Les limites de l'observation en sciences


Curieusement, depuis que les instituteurs ne doivent plus professer suivant les instructions des inspecteurs, leur nom a changé : ils sont devenus " professeurs des écoles " et se doivent de mettre, comme leurs collègues professeurs du secondaire, " l’élève au centre du système ".Celui-ci doit " construire son savoir ", par des activités diverses et variées, censées lui faire découvrir ce qu’il ne sait pas (et ne saura peut être pas puisque le but n’est pas tant la connaissance, que de le mo-ti-ver en posant une problématique au début de la " séquence de cours ", et puisqu’à l’issue de ces séances, le professeur n’est pas toujours censé récapituler l’essentiel, sous forme d’un cours structuré).

En Sciences de la vie et de la terre (nouvelle appellation pour les sciences naturelles, car sans doute cette appellation était-elle trop poussiéreuse ….) le professeur doit se triturer le cerveau pour proposer une problématique en accord avec les préoccupations immédiates de l’élève, mais qui colle au programme (c’est donc très dur à trouver !) et chercher des documents qui permettront à l’élève de trouver la réponse au problème posé.
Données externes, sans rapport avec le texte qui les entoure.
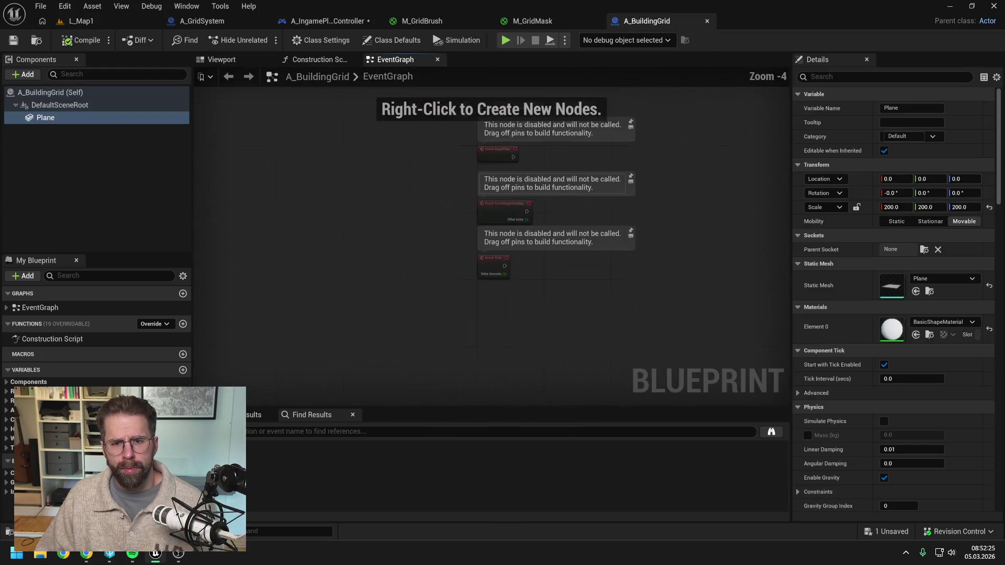
key("ctrl+v")
left_click_drag(616, 207, 730, 168)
Comme il s’agit d’une science expérimentale, les documents seront tirés du réel et seront par exemple des observations, des expériences. " Notre discipline a pour objet l’explication du réel et place l’élève dans une démarche d’investigation lui permettant cette explication " indique en effet la circulaire de rentrée du 25-09-06 des IPR de l’académie de Montpellier. Il s’agit de la même démarche en français dans le primaire, pour la grammaire : de l’observation naîtra la lumière ! L’enfant doit découvrir les règles de grammaire en faisant des exercices, puis le professeur lui donne éventuellement la règle.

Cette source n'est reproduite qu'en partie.